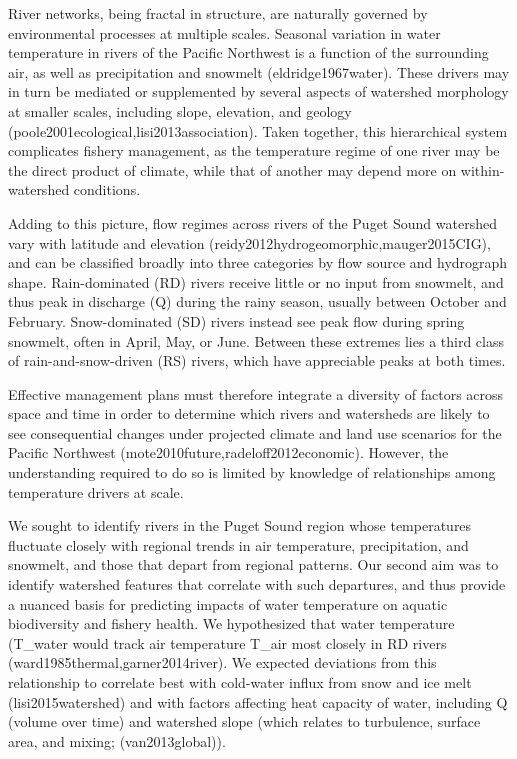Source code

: River networks, being fractal in structure, are naturally governed by environmental processes at multiple scales. Seasonal variation in water temperature in rivers of the Pacific Northwest is a function of the surrounding air, as well as precipitation and snowmelt (eldridge1967water). These drivers may in turn be mediated or supplemented by several aspects of watershed morphology at smaller scales, including slope, elevation, and geology (poole2001ecological,lisi2013association). Taken together, this hierarchical system complicates fishery management, as the temperature regime of one river may be the direct product of climate, while that of another may depend more on within-watershed conditions.

Adding to this picture, flow regimes across rivers of the Puget Sound watershed vary with latitude and elevation (reidy2012hydrogeomorphic,mauger2015CIG), and can be classified broadly into three categories by flow source and hydrograph shape. Rain-dominated (RD) rivers receive little or no input from snowmelt, and thus peak in discharge (Q) during the rainy season, usually between October and February. Snow-dominated (SD) rivers instead see peak flow during spring snowmelt, often in April, May, or June. Between these extremes lies a third class of rain-and-snow-driven (RS) rivers, which have appreciable peaks at both times.

Effective management plans must therefore integrate a diversity of factors across space and time in order to determine which rivers and watersheds are likely to see consequential changes under projected climate and land use scenarios for the Pacific Northwest (mote2010future,radeloff2012economic). However, the understanding required to do so is limited by knowledge of relationships among temperature drivers at scale.

We sought to identify rivers in the Puget Sound region whose temperatures fluctuate closely with regional trends in air temperature, precipitation, and snowmelt, and those that depart from regional patterns. Our second aim was to identify watershed features that correlate with such departures, and thus provide a nuanced basis for predicting impacts of water temperature on aquatic biodiversity and fishery health. We hypothesized that water temperature (T_water would track air temperature T_air most closely in RD rivers (ward1985thermal,garner2014river). We expected deviations from this relationship to correlate best with cold-water influx from snow and ice melt (lisi2015watershed) and with factors affecting heat capacity of water, including Q (volume over time) and watershed slope (which relates to turbulence, surface area, and mixing; (van2013global)).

__Job__: Only lines holding the word "management" are wanted here; copy each from the listing.

__Response to this exercise__:
: River networks, being fractal in structure, are naturally governed by environmental processes at multiple scales. Seasonal variation in water temperature in rivers of the Pacific Northwest is a function of the surrounding air, as well as precipitation and snowmelt (eldridge1967water). These drivers may in turn be mediated or supplemented by several aspects of watershed morphology at smaller scales, including slope, elevation, and geology (poole2001ecological,lisi2013association). Taken together, this hierarchical system complicates fishery management, as the temperature regime of one river may be the direct product of climate, while that of another may depend more on within-watershed conditions.
Effective management plans must therefore integrate a diversity of factors across space and time in order to determine which rivers and watersheds are likely to see consequential changes under projected climate and land use scenarios for the Pacific Northwest (mote2010future,radeloff2012economic). However, the understanding required to do so is limited by knowledge of relationships among temperature drivers at scale.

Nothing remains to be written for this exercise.